What is asked → Please rewrite the items from the line with "- row: Begoña" up to and including the line with "400 m hurdles | Heats / Rank: bold -> normal" as a numbered list, skipping any blank lines and omitting the pictures.

Dataset content →
○ ○ ○ ○
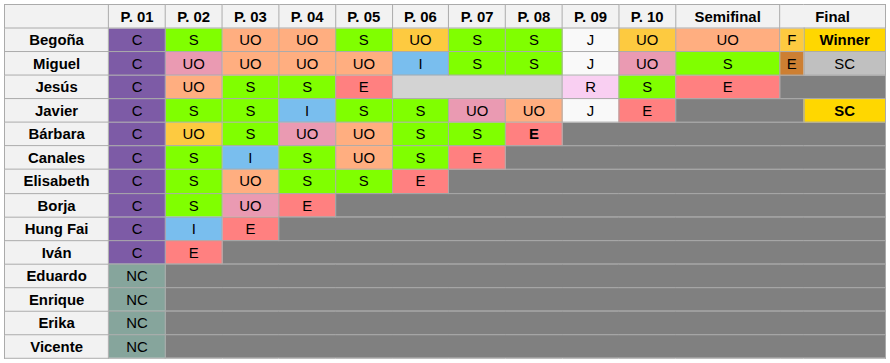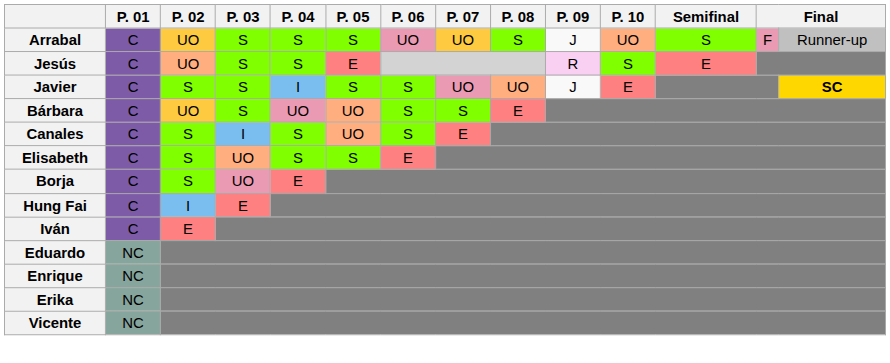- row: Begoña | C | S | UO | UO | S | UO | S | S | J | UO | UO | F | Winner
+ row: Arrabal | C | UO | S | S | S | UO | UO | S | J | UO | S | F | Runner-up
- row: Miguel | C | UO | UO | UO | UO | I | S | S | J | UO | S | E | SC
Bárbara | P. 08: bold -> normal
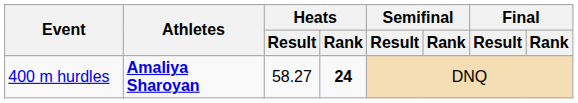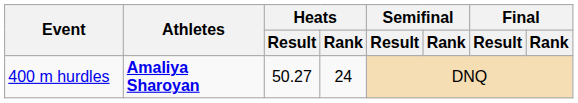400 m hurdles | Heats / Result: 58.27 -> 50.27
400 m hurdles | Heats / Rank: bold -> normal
○ ○ ○ ○
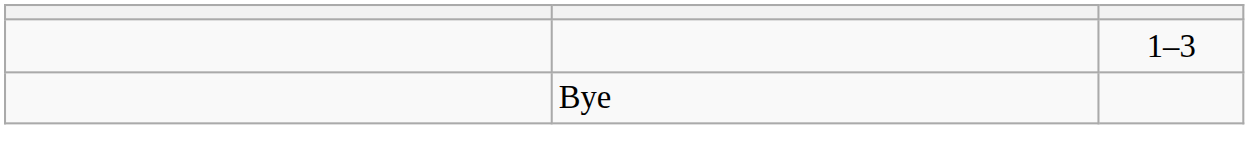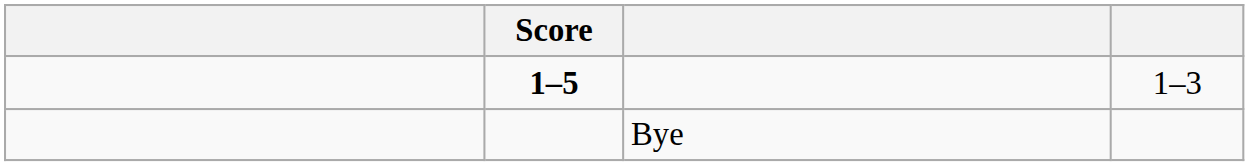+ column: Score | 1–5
○ ○ ○ ○
Solution for this problem →
1. - row: Begoña | C | S | UO | UO | S | UO | S | S | J | UO | UO | F | Winner
2. + row: Arrabal | C | UO | S | S | S | UO | UO | S | J | UO | S | F | Runner-up
3. - row: Miguel | C | UO | UO | UO | UO | I | S | S | J | UO | S | E | SC
4. Bárbara | P. 08: bold -> normal
5. 400 m hurdles | Heats / Result: 58.27 -> 50.27
6. 400 m hurdles | Heats / Rank: bold -> normal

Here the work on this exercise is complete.